SELECTED EXTRACT Block Start

[postgis-devel] Re: geometry stats

Mon Mar 1 06:11:50 PST 2004

m.cave-ayland wrote:
> Hi strk,
>
> I had a chance to do some more testing over the weekend so I ran in a
> 280,000 point world gazetteer dataset into a 7.5dev PostGIS database to
> test the new statistics code, ran ANALYZE and then using a map as a
> reference, messed about with some explain analyze queries. This was done
> using the default statistics target of 10, so only 3,000 rows were
> sampled from the entire dataset (just over 1%).
> 
> The results were surprisingly accurate when zoomed in around single
> countries; I was seeing errors somewhere of less than 0.5%, e.g.
> estimated = 53000, actual = 55000. Zooming  much closer into the map,
> the percentage error became increasingly large, but the numbers were
> much smaller (e.g. estimated=20 actual=90) so it didn't have much impact
> on the query  plan.
> 
> The one thing that was apparent from the above was that we currently
> need to increase the number of boxesPerSide when the statistic target is
> increased, since the implication is that users would increase this
> number if greater accuracy were required. Since the default values of
> 40bps with a target of 10 worked quite well, it may be worth using this
> ratio as the basis of the boxesPerSide calculation, e.g.

SELECTED EXTRACT Block End

(BRIEF 1) Repeat the lines of the listing between the line holding "Contáctanos" and the line holding "artificial.", inclusive, and omit the pictures.

RECORD EXCERPTS Block Start

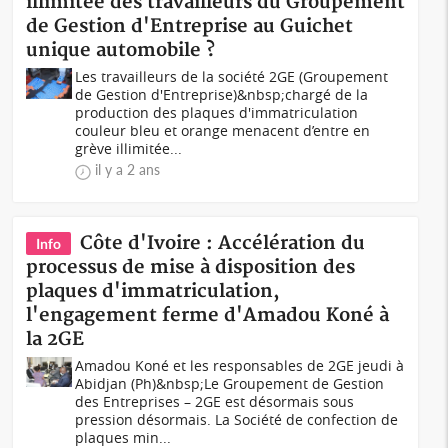
illimitée des travailleurs du Groupement
de Gestion d'Entreprise au Guichet
unique automobile ?
Les travailleurs de la société 2GE (Groupement
de Gestion d'Entreprise)&nbsp;chargé de la
production des plaques d'immatriculation
couleur bleu et orange menacent d’entre en
grève illimitée...
il y a 2 ans
Côte d'Ivoire : Accélération du
Info
processus de mise à disposition des
plaques d'immatriculation,
l'engagement ferme d'Amadou Koné à
la 2GE
Amadou Koné et les responsables de 2GE jeudi à
Abidjan (Ph)&nbsp;Le Groupement de Gestion
des Entreprises – 2GE est désormais sous
pression désormais. La Société de confection de
plaques min...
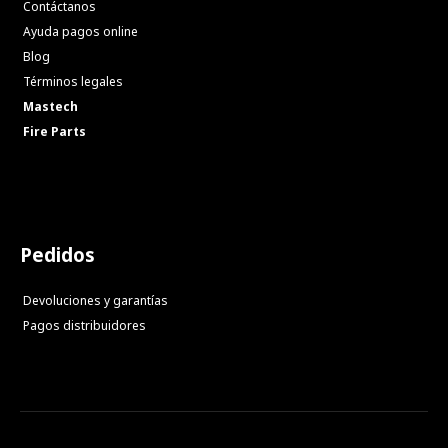
Contáctanos
Ayuda pagos online
Blog
Términos legales
Mastech
Fire Parts
Pedidos
Devoluciones y garantías
Pagos distribuidores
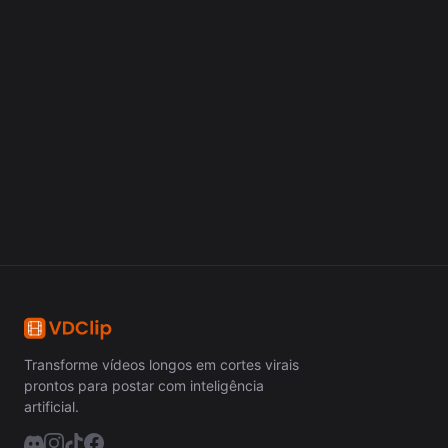
Começar Grátis
Transforme vídeos longos em cortes virais
prontos para postar com inteligência
artificial.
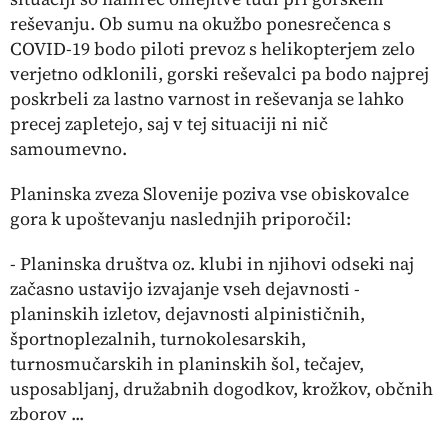
reševanju. Ob sumu na okužbo ponesrečenca s
COVID-19 bodo piloti prevoz s helikopterjem zelo
verjetno odklonili, gorski reševalci pa bodo najprej
poskrbeli za lastno varnost in reševanja se lahko
precej zapletejo, saj v tej situaciji ni nič
samoumevno.
Planinska zveza Slovenije poziva vse obiskovalce
gora k upoštevanju naslednjih priporočil:
- Planinska društva oz. klubi in njihovi odseki naj
začasno ustavijo izvajanje vseh dejavnosti -
planinskih izletov, dejavnosti alpinističnih,
športnoplezalnih, turnokolesarskih,
turnosmučarskih in planinskih šol, tečajev,
usposabljanj, družabnih dogodkov, krožkov, občnih
zborov ...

RECORD EXCERPTS Block End

(BRIEF 2) Please reproduce the passage of the geometry stats message between "Mon Mar 1 06:11:50" and "(just over 1%).", inclusive.

(EXERCISE RESULT 1)
Contáctanos
Ayuda pagos online
Blog
Términos legales
Mastech
Fire Parts
Pedidos
Devoluciones y garantías
Pagos distribuidores
Começar Grátis
Transforme vídeos longos em cortes virais
prontos para postar com inteligência
artificial.

(EXERCISE RESULT 2)
Mon Mar 1 06:11:50 PST 2004

m.cave-ayland wrote:
> Hi strk,
>
> I had a chance to do some more testing over the weekend so I ran in a
> 280,000 point world gazetteer dataset into a 7.5dev PostGIS database to
> test the new statistics code, ran ANALYZE and then using a map as a
> reference, messed about with some explain analyze queries. This was done
> using the default statistics target of 10, so only 3,000 rows were
> sampled from the entire dataset (just over 1%).